● **PROBLEM STATEMENT**
Return only this: the line with "Metres and whole" and all the lines that follow it below, through the final one, exactly as they are.

● **PROVIDED MATERIAL**
Segment Open
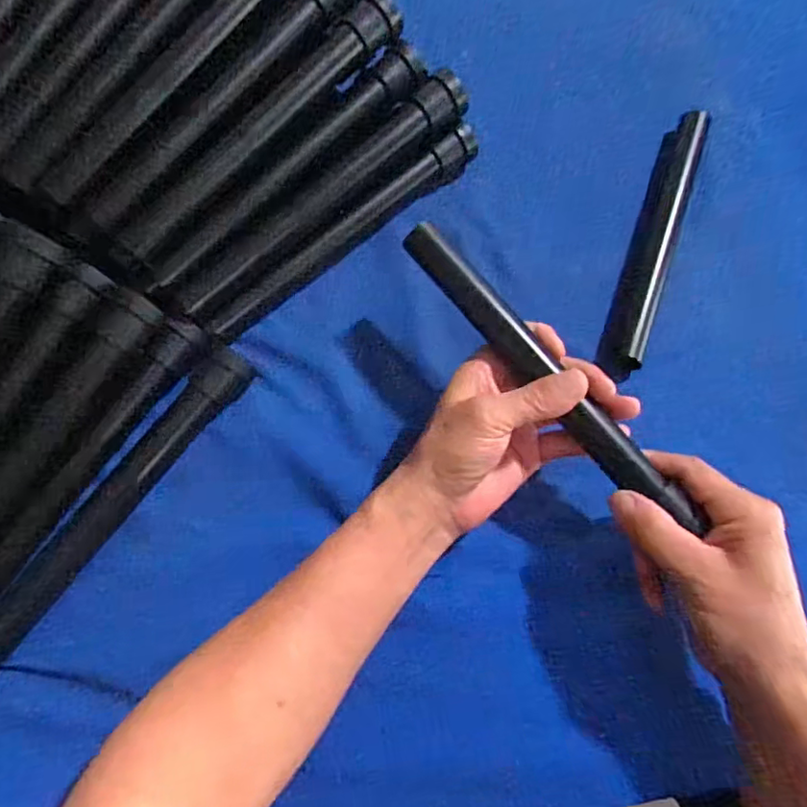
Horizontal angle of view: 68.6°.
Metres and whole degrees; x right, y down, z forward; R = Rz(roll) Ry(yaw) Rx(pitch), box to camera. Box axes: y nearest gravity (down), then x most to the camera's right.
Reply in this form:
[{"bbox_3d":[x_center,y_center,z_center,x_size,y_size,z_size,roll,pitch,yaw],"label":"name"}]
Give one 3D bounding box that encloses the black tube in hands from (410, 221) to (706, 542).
[{"bbox_3d":[0.084,-0.019,0.359,0.021,0.021,0.237,-39,80,-8],"label":"black tube in hands"}]

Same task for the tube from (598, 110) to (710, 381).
[{"bbox_3d":[0.192,-0.127,0.447,0.024,0.024,0.226,20,75,1],"label":"tube"}]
Segment Closed
● **SOLUTION TO THIS EXERCISE**
Metres and whole degrees; x right, y down, z forward; R = Rz(roll) Ry(yaw) Rx(pitch), box to camera. Box axes: y nearest gravity (down), then x most to the camera's right.
Reply in this form:
[{"bbox_3d":[x_center,y_center,z_center,x_size,y_size,z_size,roll,pitch,yaw],"label":"name"}]
Give one 3D bounding box that encloses the black tube in hands from (410, 221) to (706, 542).
[{"bbox_3d":[0.084,-0.019,0.359,0.021,0.021,0.237,-39,80,-8],"label":"black tube in hands"}]

Same task for the tube from (598, 110) to (710, 381).
[{"bbox_3d":[0.192,-0.127,0.447,0.024,0.024,0.226,20,75,1],"label":"tube"}]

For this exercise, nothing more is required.